The initiative created by Jacksonville Mayor Sammy Phillips, and approximately 17 local pastors, aims to encourage the nurturing of relationships between neighbors, businesses, and even military and civilians through caring about one another, keeping open lines of communication, and treating others with respect and inclusion.
"We want to practice kindness. We want to make time for others. We want to demonstrate patience, we want to create success. We want to engage our youth. We want to mentor. We want to lend a hand. We want to tech. We want to embrace tolerance and we want to always embrace opportunities to serve," said Lillie Gray, Director of Community Engagement for the City of Jacksonville, during the presentation.

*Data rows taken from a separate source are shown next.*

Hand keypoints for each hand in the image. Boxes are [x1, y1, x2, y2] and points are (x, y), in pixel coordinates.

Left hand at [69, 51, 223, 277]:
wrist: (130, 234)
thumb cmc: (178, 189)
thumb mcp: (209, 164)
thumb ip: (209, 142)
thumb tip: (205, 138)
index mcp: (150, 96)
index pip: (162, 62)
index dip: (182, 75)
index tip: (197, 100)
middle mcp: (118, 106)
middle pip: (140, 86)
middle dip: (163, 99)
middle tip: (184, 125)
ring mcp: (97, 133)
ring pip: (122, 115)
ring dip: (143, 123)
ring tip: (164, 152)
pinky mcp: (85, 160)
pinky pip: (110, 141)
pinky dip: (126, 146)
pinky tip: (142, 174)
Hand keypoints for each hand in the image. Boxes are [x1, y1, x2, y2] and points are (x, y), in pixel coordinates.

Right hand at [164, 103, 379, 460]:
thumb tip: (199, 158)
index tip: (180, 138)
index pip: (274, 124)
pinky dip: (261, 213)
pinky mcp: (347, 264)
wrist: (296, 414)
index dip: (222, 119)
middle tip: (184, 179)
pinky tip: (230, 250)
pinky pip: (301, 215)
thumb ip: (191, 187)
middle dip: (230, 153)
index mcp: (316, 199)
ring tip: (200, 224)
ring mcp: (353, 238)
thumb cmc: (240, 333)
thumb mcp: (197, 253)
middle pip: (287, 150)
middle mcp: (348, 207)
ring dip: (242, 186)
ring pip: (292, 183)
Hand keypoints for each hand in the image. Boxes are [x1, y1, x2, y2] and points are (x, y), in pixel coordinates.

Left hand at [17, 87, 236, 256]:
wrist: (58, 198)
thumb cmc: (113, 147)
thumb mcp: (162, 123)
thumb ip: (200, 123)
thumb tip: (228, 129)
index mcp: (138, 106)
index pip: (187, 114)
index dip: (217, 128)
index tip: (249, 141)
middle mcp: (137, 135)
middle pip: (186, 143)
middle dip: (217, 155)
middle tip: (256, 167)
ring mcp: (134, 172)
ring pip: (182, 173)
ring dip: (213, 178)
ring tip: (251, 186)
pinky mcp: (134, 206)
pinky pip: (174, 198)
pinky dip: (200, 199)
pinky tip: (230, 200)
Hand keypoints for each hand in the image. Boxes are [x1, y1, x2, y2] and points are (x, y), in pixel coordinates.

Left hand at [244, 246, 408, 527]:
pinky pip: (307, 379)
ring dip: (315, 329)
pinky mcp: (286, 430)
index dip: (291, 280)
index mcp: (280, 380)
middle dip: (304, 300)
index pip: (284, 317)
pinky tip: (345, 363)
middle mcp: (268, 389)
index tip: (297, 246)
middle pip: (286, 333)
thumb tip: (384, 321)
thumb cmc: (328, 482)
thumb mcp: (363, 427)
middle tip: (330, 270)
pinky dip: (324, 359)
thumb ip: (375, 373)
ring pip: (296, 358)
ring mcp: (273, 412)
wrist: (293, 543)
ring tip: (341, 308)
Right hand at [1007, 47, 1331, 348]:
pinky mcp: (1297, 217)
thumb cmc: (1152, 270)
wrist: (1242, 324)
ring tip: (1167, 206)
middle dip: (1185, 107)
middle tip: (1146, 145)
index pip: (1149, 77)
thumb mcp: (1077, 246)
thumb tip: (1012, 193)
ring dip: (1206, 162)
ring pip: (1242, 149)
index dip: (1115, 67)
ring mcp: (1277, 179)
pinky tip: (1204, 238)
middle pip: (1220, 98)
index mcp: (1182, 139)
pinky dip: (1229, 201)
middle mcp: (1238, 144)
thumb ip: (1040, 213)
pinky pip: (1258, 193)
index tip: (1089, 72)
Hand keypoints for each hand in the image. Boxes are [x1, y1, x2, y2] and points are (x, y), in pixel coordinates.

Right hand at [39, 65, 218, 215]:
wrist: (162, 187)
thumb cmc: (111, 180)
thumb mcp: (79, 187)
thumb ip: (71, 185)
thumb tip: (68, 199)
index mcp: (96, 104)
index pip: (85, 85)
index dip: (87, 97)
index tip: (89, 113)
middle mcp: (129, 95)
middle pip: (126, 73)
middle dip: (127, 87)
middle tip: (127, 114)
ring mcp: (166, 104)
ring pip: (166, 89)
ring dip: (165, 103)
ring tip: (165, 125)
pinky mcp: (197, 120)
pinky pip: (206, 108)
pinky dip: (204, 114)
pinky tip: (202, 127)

Gray explained Mayor Phillips was inspired to launch the positive campaign following months of national headlines of community violence and discord. Initially, the campaign was only supposed to be in place for a year, however, the overall success and embrace by the community encouraged the City of Jacksonville to continue to promote and share the message.
Gray explained that living the One City, Our City, My City initiative could be something as simple as offering to mow the lawn of a neighbor whose spouse is deployed, or encouraging teens to get involved in the community.
"These are the types of things that build relationships so that in times of crisis you don't become my enemy," said Gray. "You're my friend. I care about you."
Jacksonville is considered "home" to thousands of military members and their families due to the proximity of Camp Lejeune.
The city has fully embraced the military's presence, providing support in several different manners from technological, to infrastructure, explained Ron Massey, Jacksonville Deputy City Manager.
The support from the local community to the military is not lost, said Commanding Officer CAPT Jeff Timby, and was "a positive engagement" he noticed shortly after arriving to his role at NMCCL nearly a year ago.
"We're a big part of this community. You don't have to come on base to support all of the forces that are here," said Timby. "This is our community, too. We want to support you the way you continue to support us."